ROME (Reuters) - European Union budget regulations are “starving the continent” and must be changed, Italian Deputy Prime Minister Matteo Salvini said on Wednesday, a day after he roiled financial markets by saying Italy should be ready to break the rules.
Salvini sent markets into a spin after saying on Tuesday that Rome should be willing to break the EU’s deficit ceiling of 3% of gross domestic product and push debt to 140% of GDP if necessary, to lower unemployment.
His right-wing League party is campaigning along with other eurosceptic parties for European Parliament elections on May 26, but his comments are unnerving investors in Italian debt.

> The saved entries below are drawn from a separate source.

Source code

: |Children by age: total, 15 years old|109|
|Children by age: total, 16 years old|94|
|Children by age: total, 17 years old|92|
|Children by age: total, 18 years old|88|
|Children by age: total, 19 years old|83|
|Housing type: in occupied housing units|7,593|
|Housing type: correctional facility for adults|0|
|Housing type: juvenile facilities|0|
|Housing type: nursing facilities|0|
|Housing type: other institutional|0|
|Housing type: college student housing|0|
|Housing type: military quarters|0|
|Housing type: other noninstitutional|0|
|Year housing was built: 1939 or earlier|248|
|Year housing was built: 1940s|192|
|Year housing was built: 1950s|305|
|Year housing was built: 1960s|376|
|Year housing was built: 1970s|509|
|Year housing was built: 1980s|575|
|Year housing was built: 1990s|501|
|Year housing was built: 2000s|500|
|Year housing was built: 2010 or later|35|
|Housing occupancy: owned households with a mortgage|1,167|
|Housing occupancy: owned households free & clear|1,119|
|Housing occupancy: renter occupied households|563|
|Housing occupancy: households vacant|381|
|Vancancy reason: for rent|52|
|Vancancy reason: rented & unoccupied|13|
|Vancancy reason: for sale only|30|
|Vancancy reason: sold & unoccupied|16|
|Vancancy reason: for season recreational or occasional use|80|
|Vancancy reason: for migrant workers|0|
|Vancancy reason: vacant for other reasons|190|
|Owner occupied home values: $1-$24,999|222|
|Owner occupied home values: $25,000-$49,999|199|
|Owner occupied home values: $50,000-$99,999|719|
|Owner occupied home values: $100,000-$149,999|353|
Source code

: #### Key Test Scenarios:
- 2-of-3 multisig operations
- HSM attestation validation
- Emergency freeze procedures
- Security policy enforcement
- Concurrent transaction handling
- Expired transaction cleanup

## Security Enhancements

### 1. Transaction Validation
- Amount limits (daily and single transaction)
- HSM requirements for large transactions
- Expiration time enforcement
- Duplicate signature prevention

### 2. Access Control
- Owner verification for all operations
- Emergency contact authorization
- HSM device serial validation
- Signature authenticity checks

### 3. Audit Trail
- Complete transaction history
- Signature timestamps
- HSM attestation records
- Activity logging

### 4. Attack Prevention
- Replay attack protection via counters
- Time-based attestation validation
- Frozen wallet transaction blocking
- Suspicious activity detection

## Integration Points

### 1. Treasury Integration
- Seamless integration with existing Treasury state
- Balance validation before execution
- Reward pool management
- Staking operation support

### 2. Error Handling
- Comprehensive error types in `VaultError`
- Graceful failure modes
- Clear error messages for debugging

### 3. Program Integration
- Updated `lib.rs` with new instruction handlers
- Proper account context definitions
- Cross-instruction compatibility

“If there are European rules that are starving a continent, these rules must be changed,” Salvini told reporters when asked about his comments on Tuesday, which sent Italy’s 10-year bond yield to a two-month high and pushed the spread between Italian and German yields to their widest level in three months.
On Wednesday, investor fears spread to the Italian share market and rippled through stocks across Europe.
Asked if he was worried that his remarks were widening the spread, he said: “Absolutely not, because Italians’ right to a job, life and health comes first.”
At 132 percent of GDP, Italian debt is proportionally the second-highest in the euro zone after Greece.
Salvini has repeatedly criticised EU rules since becoming League leader in 2013, but his latest attack came at a time of heightened sensitivity to Italian risk due to broader investor nervousness, the proximity of the European Parliament elections and after a lacklustre Italian bond auction on Tuesday.
His remarks also elicited a further show of discord between Italy’s ruling parties, with the League’s coalition partner, the 5-Star Movement, criticising the comments on possibly hiking the debt as “irresponsible”.